2. The line striper of claim 1, and further comprising a user interface configured to indicate operator commands.

3. The line striper of claim 1, wherein:

the mechanical debris removal system is configured to move between a storage position and a deployed position.

4. The line striper of claim 3, wherein:

moving between the storage position and the deployed position includes a rotational movement.

5. The line striper of claim 3, wherein:

moving between the storage position and the deployed position includes vertical motion.

6. The line striper of claim 1, wherein:

the contact mechanism is configured to rotatably contact the surface.

7. The line striper of claim 6, and further comprising a mechanical drive configured to drive rotation of the contact mechanism.

8. The line striper of claim 1, and further comprising a sensor configured to detect debris in a target path of the material deployment system.

9. The line striper of claim 8, wherein:

in response to detecting the debris, the sensor is configured to trigger deployment of the mechanical debris removal system.

10. A method for applying material to a surface using a line striper, comprising the steps of:

deploying a sweeping system in the coating area in front of the material deployment system such that debris in the coating area is dislodged from the surface;

actuating the sweep system, wherein actuating comprises a portion of the sweep system: contacting the surface with a contact mechanism of a sweeping system connected to a shaft, the shaft having an axis extending along the shaft; dislodging debris from the surface; and removing debris from the coated area; and

applying material to the substantially debris-free application area using a material deployment system,

wherein the contact mechanism is actuatable to move away from the surface by rotating the shaft about the axis while the material deployment system applies material to the debris-free application area.

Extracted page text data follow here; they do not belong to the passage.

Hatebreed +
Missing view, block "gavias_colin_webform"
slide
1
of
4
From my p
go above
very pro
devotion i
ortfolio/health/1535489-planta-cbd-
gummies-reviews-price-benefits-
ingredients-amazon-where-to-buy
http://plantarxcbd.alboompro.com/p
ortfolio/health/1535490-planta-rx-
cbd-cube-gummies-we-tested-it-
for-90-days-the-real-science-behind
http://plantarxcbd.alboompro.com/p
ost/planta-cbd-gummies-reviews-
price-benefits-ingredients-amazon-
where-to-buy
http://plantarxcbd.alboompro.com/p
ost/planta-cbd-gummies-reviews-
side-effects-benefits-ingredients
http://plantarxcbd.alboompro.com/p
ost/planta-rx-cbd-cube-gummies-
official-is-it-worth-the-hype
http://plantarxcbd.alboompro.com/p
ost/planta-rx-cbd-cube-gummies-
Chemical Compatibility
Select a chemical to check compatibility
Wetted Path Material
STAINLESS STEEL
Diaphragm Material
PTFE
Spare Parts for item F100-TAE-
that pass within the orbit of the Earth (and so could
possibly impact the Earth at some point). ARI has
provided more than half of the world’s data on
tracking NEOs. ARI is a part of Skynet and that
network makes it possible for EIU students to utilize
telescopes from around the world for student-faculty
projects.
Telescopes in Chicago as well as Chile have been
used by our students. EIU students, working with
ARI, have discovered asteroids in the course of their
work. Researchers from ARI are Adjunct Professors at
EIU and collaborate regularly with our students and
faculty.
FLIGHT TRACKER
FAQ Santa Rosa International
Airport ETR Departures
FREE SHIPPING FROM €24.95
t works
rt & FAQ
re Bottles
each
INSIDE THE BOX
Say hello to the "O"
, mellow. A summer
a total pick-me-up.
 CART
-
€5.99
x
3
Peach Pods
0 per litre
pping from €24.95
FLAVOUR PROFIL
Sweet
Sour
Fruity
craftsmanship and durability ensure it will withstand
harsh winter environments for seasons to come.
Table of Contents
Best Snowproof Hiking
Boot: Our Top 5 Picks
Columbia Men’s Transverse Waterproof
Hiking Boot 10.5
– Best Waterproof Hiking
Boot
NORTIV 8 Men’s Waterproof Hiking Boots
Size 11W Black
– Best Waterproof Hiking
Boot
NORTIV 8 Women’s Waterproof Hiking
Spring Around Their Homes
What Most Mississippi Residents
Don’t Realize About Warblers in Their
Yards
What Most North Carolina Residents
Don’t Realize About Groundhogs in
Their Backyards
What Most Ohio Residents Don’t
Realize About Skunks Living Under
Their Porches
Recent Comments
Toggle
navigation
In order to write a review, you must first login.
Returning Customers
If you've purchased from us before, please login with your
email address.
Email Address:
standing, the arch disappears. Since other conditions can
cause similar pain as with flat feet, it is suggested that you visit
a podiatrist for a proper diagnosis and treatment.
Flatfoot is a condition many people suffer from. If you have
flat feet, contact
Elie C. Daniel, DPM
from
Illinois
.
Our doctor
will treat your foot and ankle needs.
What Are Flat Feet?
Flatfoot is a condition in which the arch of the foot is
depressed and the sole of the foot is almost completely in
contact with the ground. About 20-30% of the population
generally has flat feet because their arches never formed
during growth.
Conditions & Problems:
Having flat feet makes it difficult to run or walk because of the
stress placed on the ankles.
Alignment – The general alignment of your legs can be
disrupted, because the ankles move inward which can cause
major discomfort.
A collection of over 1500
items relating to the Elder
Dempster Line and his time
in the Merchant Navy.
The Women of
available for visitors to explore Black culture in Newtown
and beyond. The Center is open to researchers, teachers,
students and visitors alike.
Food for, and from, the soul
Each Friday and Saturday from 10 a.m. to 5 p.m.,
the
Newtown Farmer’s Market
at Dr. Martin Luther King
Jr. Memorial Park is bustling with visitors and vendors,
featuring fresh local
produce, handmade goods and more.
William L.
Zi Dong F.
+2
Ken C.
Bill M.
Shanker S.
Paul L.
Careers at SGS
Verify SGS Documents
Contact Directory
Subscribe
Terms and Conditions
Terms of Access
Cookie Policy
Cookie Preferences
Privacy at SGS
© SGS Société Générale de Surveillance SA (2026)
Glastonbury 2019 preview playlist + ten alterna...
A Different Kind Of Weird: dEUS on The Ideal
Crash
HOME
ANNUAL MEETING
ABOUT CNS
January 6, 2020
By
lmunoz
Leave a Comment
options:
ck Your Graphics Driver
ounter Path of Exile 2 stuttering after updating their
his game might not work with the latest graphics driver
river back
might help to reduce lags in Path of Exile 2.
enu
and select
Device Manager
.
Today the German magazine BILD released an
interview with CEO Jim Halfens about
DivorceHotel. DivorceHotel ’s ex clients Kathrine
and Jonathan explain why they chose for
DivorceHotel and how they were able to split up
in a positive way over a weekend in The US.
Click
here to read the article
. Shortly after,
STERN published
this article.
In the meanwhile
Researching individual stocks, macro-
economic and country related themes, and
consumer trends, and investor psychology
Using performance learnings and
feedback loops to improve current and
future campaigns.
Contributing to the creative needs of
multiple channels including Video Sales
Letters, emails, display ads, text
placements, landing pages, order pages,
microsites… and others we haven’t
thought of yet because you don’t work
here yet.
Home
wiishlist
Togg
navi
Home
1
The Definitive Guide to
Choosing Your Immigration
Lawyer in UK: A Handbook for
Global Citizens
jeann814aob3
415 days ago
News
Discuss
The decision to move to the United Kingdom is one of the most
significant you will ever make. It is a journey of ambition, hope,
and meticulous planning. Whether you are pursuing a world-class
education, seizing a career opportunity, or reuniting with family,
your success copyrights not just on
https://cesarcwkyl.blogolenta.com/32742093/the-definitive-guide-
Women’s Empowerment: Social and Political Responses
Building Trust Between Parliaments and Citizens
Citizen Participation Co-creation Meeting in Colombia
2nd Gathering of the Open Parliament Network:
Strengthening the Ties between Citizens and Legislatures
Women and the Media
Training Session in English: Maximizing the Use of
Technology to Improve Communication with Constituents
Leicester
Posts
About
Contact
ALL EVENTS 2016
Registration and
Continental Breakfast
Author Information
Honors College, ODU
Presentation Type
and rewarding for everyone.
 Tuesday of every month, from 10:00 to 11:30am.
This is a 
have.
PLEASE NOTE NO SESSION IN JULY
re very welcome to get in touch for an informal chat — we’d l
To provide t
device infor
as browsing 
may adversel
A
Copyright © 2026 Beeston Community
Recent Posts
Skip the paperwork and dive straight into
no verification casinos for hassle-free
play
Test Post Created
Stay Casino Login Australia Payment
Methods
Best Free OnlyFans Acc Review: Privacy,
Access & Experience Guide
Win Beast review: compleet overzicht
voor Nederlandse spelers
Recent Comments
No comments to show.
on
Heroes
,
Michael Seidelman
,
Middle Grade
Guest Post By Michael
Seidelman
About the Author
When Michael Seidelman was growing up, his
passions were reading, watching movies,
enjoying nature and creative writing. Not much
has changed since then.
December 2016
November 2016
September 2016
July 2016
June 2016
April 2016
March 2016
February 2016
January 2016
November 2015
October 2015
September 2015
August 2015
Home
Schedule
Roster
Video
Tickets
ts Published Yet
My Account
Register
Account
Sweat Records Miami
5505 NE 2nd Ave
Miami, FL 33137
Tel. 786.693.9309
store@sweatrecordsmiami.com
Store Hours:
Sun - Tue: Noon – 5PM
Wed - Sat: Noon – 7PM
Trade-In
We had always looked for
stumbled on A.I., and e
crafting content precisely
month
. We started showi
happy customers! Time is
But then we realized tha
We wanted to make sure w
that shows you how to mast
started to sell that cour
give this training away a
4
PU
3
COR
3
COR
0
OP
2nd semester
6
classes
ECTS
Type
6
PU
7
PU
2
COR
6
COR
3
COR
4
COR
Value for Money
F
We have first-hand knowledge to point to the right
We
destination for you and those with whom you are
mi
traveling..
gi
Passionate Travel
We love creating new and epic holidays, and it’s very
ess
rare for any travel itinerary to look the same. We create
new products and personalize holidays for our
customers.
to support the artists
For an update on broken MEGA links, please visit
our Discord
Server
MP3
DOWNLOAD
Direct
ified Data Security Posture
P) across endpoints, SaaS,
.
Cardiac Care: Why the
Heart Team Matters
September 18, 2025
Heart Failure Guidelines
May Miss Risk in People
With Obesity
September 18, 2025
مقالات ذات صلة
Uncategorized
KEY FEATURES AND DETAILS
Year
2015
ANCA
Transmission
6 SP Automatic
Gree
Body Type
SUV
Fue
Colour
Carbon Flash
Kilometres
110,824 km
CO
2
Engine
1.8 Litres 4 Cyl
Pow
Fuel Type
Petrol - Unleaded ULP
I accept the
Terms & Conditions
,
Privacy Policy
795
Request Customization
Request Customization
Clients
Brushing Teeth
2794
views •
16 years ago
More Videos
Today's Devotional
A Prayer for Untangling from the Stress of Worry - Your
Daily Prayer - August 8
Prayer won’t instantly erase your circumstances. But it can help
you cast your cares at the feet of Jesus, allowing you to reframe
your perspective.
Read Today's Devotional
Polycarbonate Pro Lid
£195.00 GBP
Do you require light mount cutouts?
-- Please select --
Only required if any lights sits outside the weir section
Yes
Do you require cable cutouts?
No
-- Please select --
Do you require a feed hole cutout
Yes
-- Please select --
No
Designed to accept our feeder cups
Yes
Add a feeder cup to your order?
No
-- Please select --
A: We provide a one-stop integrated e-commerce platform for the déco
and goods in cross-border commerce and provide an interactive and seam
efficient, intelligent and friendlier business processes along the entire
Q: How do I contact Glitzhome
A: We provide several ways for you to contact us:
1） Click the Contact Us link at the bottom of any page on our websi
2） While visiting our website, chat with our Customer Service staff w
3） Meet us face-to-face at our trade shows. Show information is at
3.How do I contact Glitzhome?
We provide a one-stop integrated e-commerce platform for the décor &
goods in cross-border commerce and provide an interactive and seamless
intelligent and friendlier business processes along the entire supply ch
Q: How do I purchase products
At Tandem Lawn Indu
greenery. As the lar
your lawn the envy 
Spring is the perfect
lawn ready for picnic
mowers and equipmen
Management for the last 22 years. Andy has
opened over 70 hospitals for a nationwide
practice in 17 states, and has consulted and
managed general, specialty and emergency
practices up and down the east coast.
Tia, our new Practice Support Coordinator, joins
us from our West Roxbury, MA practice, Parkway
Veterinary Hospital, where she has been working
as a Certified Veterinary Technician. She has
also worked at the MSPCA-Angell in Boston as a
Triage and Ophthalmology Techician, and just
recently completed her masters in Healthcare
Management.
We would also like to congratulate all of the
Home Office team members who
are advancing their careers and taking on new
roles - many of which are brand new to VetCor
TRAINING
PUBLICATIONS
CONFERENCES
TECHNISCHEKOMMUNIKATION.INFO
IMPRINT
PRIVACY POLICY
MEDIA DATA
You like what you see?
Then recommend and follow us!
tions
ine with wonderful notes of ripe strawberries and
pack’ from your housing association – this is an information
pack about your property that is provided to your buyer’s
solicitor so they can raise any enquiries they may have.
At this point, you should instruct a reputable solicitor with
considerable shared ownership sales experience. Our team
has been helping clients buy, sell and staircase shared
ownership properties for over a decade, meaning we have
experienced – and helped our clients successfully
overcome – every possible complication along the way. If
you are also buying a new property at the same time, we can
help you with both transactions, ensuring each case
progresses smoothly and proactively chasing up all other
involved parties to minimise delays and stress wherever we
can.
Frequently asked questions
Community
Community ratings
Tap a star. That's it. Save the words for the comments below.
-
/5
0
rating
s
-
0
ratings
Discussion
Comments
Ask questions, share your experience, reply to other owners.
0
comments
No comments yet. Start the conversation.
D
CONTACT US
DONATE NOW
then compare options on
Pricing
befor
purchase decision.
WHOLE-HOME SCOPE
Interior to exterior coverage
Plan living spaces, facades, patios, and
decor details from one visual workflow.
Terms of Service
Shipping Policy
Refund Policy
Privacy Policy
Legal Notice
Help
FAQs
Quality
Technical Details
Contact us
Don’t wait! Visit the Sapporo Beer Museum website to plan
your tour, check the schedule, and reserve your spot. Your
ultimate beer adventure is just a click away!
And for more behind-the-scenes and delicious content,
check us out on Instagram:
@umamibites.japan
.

11. The method of claim 10, and further comprising:

debris in the coated area is detected.

12. The method of claim 11, wherein:

the detecting includes the sensor detecting debris in the coated area.

13. The method of claim 10, wherein:

deploying the sweeping system includes rotatably moving the sweeping system about a pivot point from a stored position to a deployed position.

14. The method of claim 10, wherein:

deploying the sweeping system includes vertically moving the sweeping system from a storage position to a deployed position.

15. A sweeping system for a line striper, the system comprising:

a contact mechanism configured to contact a surface;

a shaft connected to the contact mechanism and having an axis extending along the shaft;

a movement mechanism configured to move the contact mechanism so that debris on the surface is dislodged when the contact mechanism is in contact with the surface, and so that the contact mechanism can be actuated to clear the surface by rotating the shaft about the axis while the line striper is applying material to the surface; and

an actuator configured to move a sweeping system on a line striper between a deployed position and a stored position.

16. The system of claim 15, wherein:

actuating includes rotatably moving the sweeper system between the deployed position and the stored position.

17. The system of claim 15, wherein:

the contact mechanism includes a roller, and wherein the movement mechanism rotates the roller.

18. The system of claim 15, wherein:

the contact mechanism comprises a circular brush and wherein the movement mechanism causes rotational movement of the circular brush.

19. The system of claim 15, wherein:

the motion mechanism results in a mechanical driving force.